Caching is a highly prevalent and important concept in computer science. Time and time again I have seen it come up in different modules I have taken. This article serves as a recap to all of them.
CS2100: Caching between CPU and main memory
In CS2100 we are introduced to the concept of caching with respect to the CPU and the memory. As the analogy goes, suppose you are the CPU while the books on the library shelves are the memory devices, then caching something would mean to have the books temporarily placed on the table instead of you having to constantly go to the shelves. This essentially reduces time taken for retrieving information.
You may have heard the terms L1, L2 and L3 caches which are exactly the type of caches the module was talking about. Sitting between the register and the main memory, they are crucial for faster access time, reduced memory latency and better data locality. This brings us to the concept of memory hierarchy which is a fundamental way to organize memory in computers in order to achieve a balance between access speed, capacity and cost.
We also went into how these caches can be implemented differently by studying two major types of caches: direct mapped cache and set associative cache. We then moved on to learning the tradeoffs of different replacement policies and when they may be suitable. There is no silver bullet for every scenario just like everything else in computer science.
CS2106 Operating Systems: Caching inside the CPU - Translation Lookaside Table
Towards the end of the OS module we started learning about memory paging. Think about how a computer process’s memory should be allocated on the main memory device. The most intuitive approach would be to put all the memory of a process together, in a contiguous chunk.
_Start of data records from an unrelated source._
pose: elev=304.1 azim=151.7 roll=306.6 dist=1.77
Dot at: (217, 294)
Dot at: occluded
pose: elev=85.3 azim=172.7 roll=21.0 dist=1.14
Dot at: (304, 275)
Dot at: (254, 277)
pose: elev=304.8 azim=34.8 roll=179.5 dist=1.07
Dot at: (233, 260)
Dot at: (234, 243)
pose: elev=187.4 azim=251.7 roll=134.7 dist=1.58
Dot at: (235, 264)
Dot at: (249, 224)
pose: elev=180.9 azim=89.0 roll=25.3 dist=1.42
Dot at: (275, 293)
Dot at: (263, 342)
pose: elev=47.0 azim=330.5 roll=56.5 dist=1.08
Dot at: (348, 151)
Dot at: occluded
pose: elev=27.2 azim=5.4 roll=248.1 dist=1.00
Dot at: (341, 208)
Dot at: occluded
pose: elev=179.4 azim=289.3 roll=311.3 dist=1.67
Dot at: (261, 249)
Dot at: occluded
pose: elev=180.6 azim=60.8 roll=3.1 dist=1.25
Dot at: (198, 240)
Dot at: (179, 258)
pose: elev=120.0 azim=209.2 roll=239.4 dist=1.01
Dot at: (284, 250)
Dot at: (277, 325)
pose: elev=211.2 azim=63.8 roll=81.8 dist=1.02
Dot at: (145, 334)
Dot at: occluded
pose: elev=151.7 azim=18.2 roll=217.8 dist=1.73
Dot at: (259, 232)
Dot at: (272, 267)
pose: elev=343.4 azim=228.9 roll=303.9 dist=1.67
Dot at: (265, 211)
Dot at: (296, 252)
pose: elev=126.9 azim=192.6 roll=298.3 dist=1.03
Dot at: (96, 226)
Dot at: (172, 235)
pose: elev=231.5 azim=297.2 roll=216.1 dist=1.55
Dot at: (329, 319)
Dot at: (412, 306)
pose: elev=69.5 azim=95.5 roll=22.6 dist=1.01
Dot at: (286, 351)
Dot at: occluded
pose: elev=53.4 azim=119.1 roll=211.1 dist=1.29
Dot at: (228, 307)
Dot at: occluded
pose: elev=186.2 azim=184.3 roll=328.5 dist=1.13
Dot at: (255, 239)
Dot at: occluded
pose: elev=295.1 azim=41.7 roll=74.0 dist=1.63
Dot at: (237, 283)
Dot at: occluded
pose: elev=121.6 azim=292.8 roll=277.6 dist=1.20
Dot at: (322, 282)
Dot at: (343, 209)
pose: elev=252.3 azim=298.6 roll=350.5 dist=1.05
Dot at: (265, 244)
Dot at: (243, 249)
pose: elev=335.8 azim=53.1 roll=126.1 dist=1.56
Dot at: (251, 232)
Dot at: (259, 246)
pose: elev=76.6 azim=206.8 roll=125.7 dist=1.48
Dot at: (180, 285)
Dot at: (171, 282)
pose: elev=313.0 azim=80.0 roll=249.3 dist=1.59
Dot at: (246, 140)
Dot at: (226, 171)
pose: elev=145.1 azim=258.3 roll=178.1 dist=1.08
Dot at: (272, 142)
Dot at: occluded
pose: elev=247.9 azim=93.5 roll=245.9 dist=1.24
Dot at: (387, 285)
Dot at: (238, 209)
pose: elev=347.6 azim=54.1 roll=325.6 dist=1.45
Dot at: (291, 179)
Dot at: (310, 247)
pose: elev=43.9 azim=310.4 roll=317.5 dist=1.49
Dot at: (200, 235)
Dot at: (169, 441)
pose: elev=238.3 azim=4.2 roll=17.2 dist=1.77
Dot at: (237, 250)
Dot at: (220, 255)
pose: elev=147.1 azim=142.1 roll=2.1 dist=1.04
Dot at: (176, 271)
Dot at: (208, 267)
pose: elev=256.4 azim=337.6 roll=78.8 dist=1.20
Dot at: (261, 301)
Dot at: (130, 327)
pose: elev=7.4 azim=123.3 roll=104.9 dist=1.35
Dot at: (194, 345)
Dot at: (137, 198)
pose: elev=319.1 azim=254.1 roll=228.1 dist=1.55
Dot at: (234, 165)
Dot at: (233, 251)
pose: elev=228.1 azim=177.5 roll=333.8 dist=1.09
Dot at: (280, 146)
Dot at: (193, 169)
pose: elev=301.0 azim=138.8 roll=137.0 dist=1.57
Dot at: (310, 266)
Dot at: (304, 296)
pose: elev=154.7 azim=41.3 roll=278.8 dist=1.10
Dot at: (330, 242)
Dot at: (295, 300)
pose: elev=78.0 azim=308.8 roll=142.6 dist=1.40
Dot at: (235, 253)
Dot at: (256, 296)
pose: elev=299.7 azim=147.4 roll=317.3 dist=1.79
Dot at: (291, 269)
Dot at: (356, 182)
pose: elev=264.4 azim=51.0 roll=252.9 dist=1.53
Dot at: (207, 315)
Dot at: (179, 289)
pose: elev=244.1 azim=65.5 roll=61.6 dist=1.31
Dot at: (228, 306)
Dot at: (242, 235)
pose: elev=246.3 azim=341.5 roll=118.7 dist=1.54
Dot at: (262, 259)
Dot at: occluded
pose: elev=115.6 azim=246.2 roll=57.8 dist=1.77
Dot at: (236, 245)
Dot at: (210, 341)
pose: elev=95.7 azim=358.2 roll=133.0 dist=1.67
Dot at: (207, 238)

However this presents a lot of problems such as available memory forming “holes” and difficulty in managing and allocating memory to new processes.
To solve this, paging scheme is introduced which allows processes to have its logical memory disjointly allocated on the physical memory device. In order to do this, each process needs a map to map logical memory address to physical memory address and this map is called the paging table. There is just one big problem with this: each memory access now requires two physical memory accesses because the paging table is itself stored in memory!
This is where the Translation Lookaside Tables (TLB) comes in to save the day. It is a specialized cache that is built into modern CPUs to support paging. It is small in size but extremely fast and very effective in improving memory access time due to the principle of temporal locality. When the CPU tries to fetch a page of data, it will first check the TLB before checking the page table as seen in the diagram below.
CS2105 Computer Networks
In computer networks we touched on the the concept of caching frequently at various level of the network stack!
Proxy server web cache
Firstly, when we were learning about application layer protocols and were introduced to the client-server model and caching on both client and servers. Proxy servers is an example of caching on the web. This are servers that sit between the client and the origin server often in a geographically closer location and return the cached response to the client if the content of the cached response is not stale. It reduces the overall latency of the responses.
Server-side caching
Server side caching, famously the use of redis, while not introduced in the module itself is yet another example of caching. One of the main idea behind the use of redis is to reduce database queries which can be orders of magnitude slower than fetching data from a cache storage like redis.
Client-side caching
Client-side caches are an important concept as well. These are caches that web browsers like Google Chrome stores in order to reduce unnecessary network requests, customize our user experience and also customize the server’s response to our requests. Famously, cookies and localStorage are the most commonly used caches in the browser.
DNS caching
DNS caching is yet another example of caching. DNS caching is done on every computer and it is a way for the device to remember DNS records locally without having to do DNS lookup for recently visited websites. This can greatly improve the overall response time as iterated DNS lookup which involves multiple network requests to multiple servers can be quite slow.
ARP table
Finally, Address Resolution Protocol (ARP) cache was also introduced to us towards the end of the module as we navigate through the link layer of the network stack. ARP cache or ARP table is a small table that contains the mappings of IP address to MAC address of other network devices in the same subnet. I will not go into the details of what are subnets and MAC address but the key idea is that computer devices use IP address to locate and message each other on the internet but the internet is itself made up of individual links. Transfer of messages between links requires the sender to know the receiver’s MAC address. A device would need to remember which MAC address to send a message to for a given IP address and this is where ARP table comes in. If there is no ARP table, the device would need to do an ARP broadcast for every network request targeted at an IP address which is highly inefficient.